夫を含む51人の男性から性暴力を受けたフランス人女性ジゼル・ペリコさん(73)は、実名で公開裁判に臨み「恥じるべきは加害者であり被害者ではない」と訴え続け、フランス国内のみならず世界中の女性から大きな支持を獲得した。【写真】被害にあった娘のキャロラインさん、10年間暴行を続けたドミニク受刑者の姿など
性暴力被害者支援に長年取り組んできた英国・カミラ王妃は、その勇気に敬意と連帯の思いを私的な手紙を通して伝えたという。手紙は判決後に送られたとされ、ジゼルさんが直近で出版した回想録にあわせて、再びその内容が関心を集めている。
ジゼルさんの身に起きた出来事は、背筋が凍るような事件だった。10年近くにわたって元夫に睡眠薬を盛られ、意識を失っている間に、元夫がネットで知り合った複数の男たちから性的暴行を受けていた。さらにその様子を元夫は撮影し続けていたのだ。結婚50年、3人の子どもと6人の孫を持つ「ごく普通の夫婦」と見られていたが、2011年から2020年にかけて、元夫はそんな行為を続けていた。
報道によれば、元夫のドミニク・ペリコ受刑者(73)はフランス国内で長年にわたり犯罪利用されてきた匿名チャットサイト「Coco」(現在は閉鎖)を利用して、「薬で眠らせた妻と関係を持ってほしい」「自分が許可する」と男性たちへ持ちかけていたとされる。南仏マザンの自宅から半径約40キロ圏内に住む26歳から73歳の男たちに接触し、その多くが「夫の同意があるなら問題ない」と受け止め、加害に加わった。彼らは消防士や看護師、ジャーナリスト、刑務所職員などさまざまで、妻子や家庭を持つ者が多かった。
事件が明るみに出たのは、元夫がスーパーマーケットで女性の下着を盗撮していたところを現行犯逮捕され、パソコンが押収されたことがきっかけだった。海外ジャーナリストが続ける。
「押収データには数百点に及ぶ動画や写真が保存され、『彼女の知らないうちに』『彼女は知らない』といったタイトルが付けられていました。
公開裁判では、映像の一部が証拠として再生されています。ベッドに横たわり目を閉じ、反応も抵抗も示さないジゼルさんに男が性行為をする光景で、検察が『彼女は薬物で眠らされ、意識のない状態だった』と説明したそうです。
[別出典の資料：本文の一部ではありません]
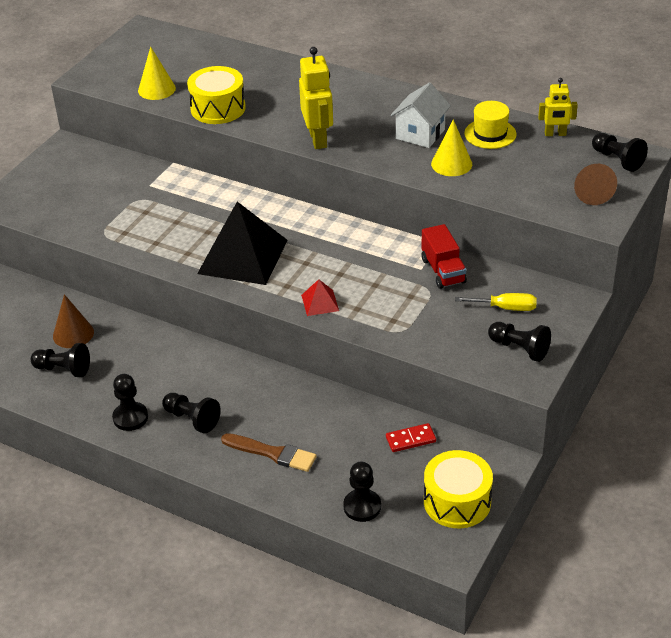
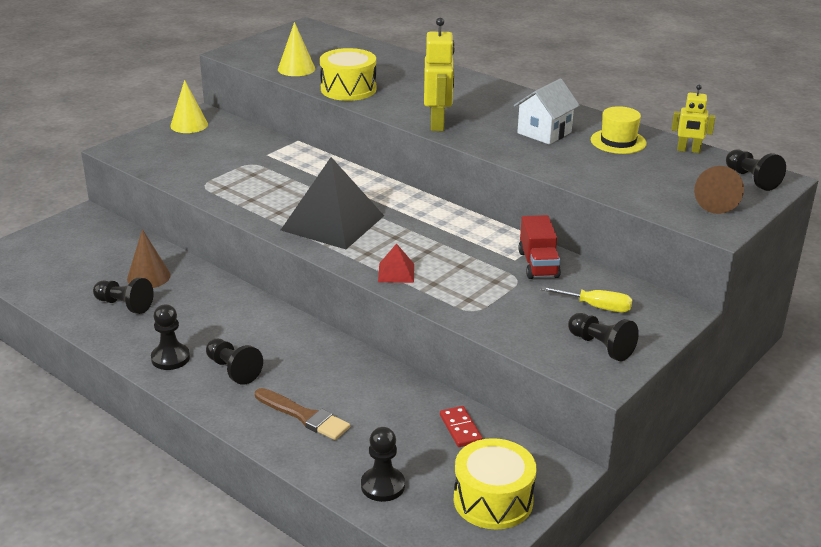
camera: 10 degrees right, 10 degrees down
(410, 439) = (460, 428): red domino -> red domino turned 75 degrees clockwise
(451, 164) = (568, 160): yellow cone -> yellow cone (189, 125)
ジゼルさんは、映像を制限なく公開するよう求めていましたが、あまりにも衝撃的な内容のため、裁判所は上映回数や公開範囲を制限したほどです。
ドミニク氏のデータの中には、自宅の浴室で盗撮した息子の妻二人や、成人した娘が半裸で眠っている姿もあり、自分のものではない下着を身につけていたことから『自分も薬を盛られていたのではないか』と娘は語っています。
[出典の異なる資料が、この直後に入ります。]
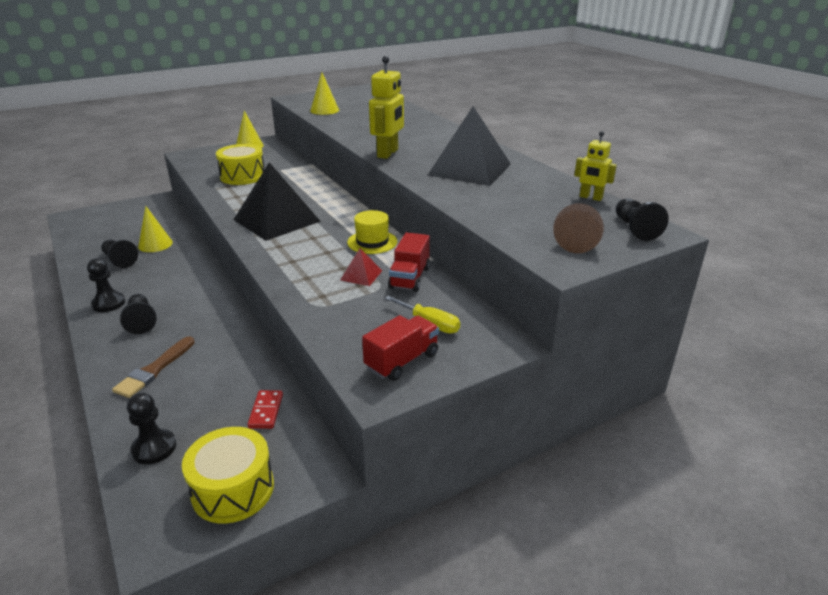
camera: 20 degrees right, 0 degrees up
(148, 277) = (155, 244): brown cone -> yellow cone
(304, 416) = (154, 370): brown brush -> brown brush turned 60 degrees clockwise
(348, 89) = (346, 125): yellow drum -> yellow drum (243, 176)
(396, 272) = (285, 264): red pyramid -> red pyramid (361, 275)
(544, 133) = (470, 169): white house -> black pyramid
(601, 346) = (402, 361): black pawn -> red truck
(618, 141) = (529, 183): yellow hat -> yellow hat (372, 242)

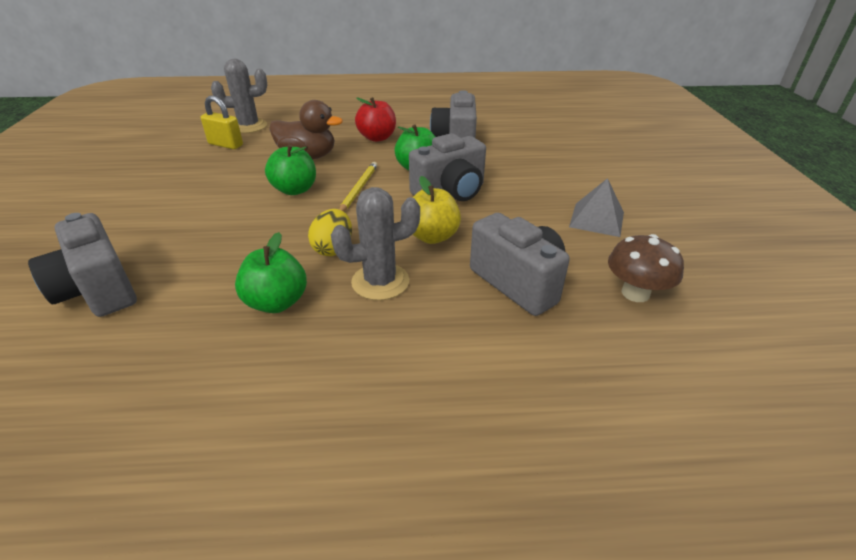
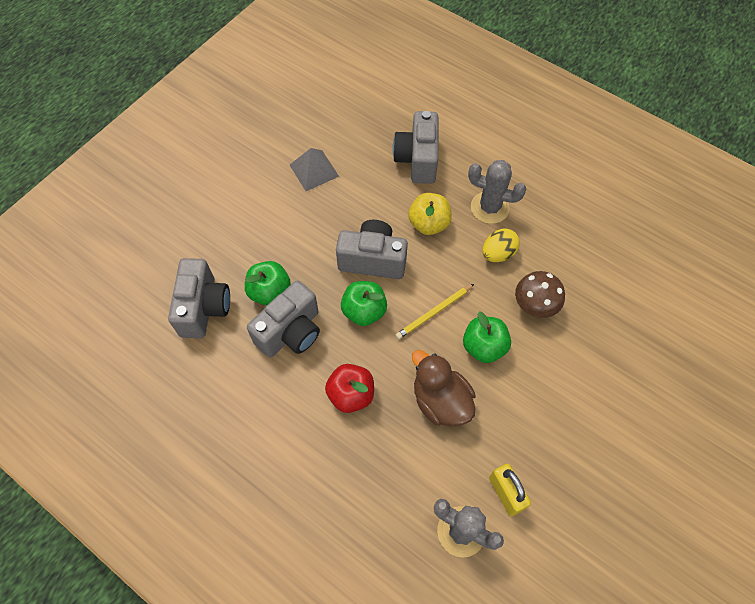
camera: 140 degrees left, 25 degrees up
(98, 290) = (657, 308): grey camera -> grey camera (204, 308)
(277, 302) = (555, 229): green apple -> green apple (270, 292)
(635, 293) = (369, 117): brown mushroom -> brown mushroom (534, 305)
ドミニク氏は薬物を使って意識を奪う手口をほかの男たちに提案し、それを実行した”弟子”の妻にも暴行を加えています。ドミニク氏は2024年12月に最高刑である禁錮20年の判決を言い渡され、ほか50名も全員が有罪判決を受けました」
ジゼルは、法廷での最終陳述で「レイプを軽視するマッチョで家父長的な社会が変わるべき時が来た」と述べた。匿名ではなく実名で顔を出して法廷に立ったのは、被害者が暴行を受けたことを恥ずかしいと感じるのではなく、加害者が恥を感じる社会であってほしいからだと語り、世界中の女性から大きな支持を獲得。”時代の象徴”と報じられている。